(Camera settings data)
☆ ☆ ☆ ☆ ☆ ☆ ☆

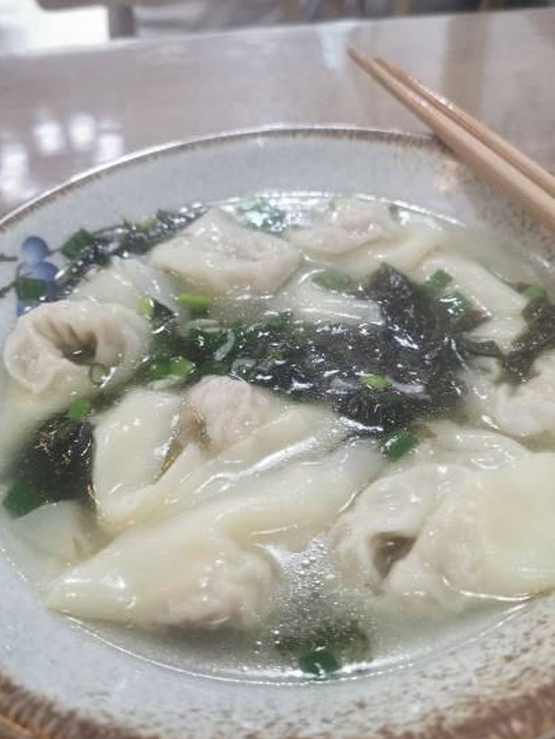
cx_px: 291
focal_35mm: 30
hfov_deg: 46.8
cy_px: 354
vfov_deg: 59.9
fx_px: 641
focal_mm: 5.58
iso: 200
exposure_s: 1/50
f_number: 1.8
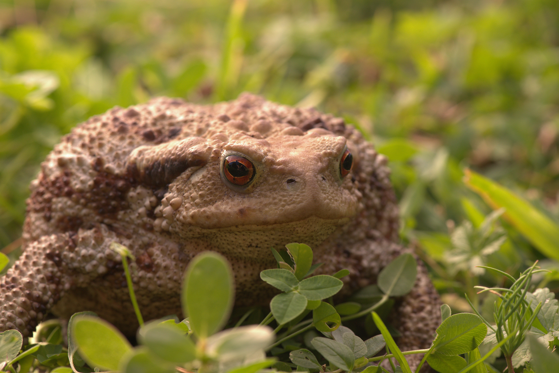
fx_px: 1631
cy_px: 186
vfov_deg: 13.0
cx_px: 280
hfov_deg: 19.5
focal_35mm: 105
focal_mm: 105
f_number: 13
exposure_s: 1/160
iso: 320
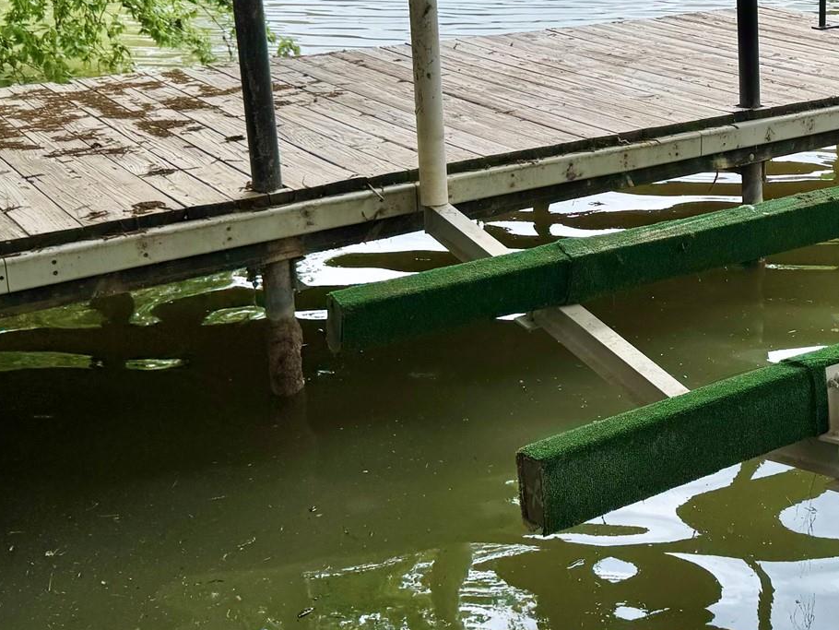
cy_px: 121
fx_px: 1309
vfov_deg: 26.5
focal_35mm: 54
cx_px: 786
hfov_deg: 33.3
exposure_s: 1/1395
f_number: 1.78
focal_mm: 6.76
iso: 80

☆ ☆ ☆ ☆ ☆ ☆ ☆

# Task directions
Transcribe each entry exactly, pictures excluded.

# Task result
cx_px: 291
focal_35mm: 30
hfov_deg: 46.8
cy_px: 354
vfov_deg: 59.9
fx_px: 641
focal_mm: 5.58
iso: 200
exposure_s: 1/50
f_number: 1.8
fx_px: 1631
cy_px: 186
vfov_deg: 13.0
cx_px: 280
hfov_deg: 19.5
focal_35mm: 105
focal_mm: 105
f_number: 13
exposure_s: 1/160
iso: 320
cy_px: 121
fx_px: 1309
vfov_deg: 26.5
focal_35mm: 54
cx_px: 786
hfov_deg: 33.3
exposure_s: 1/1395
f_number: 1.78
focal_mm: 6.76
iso: 80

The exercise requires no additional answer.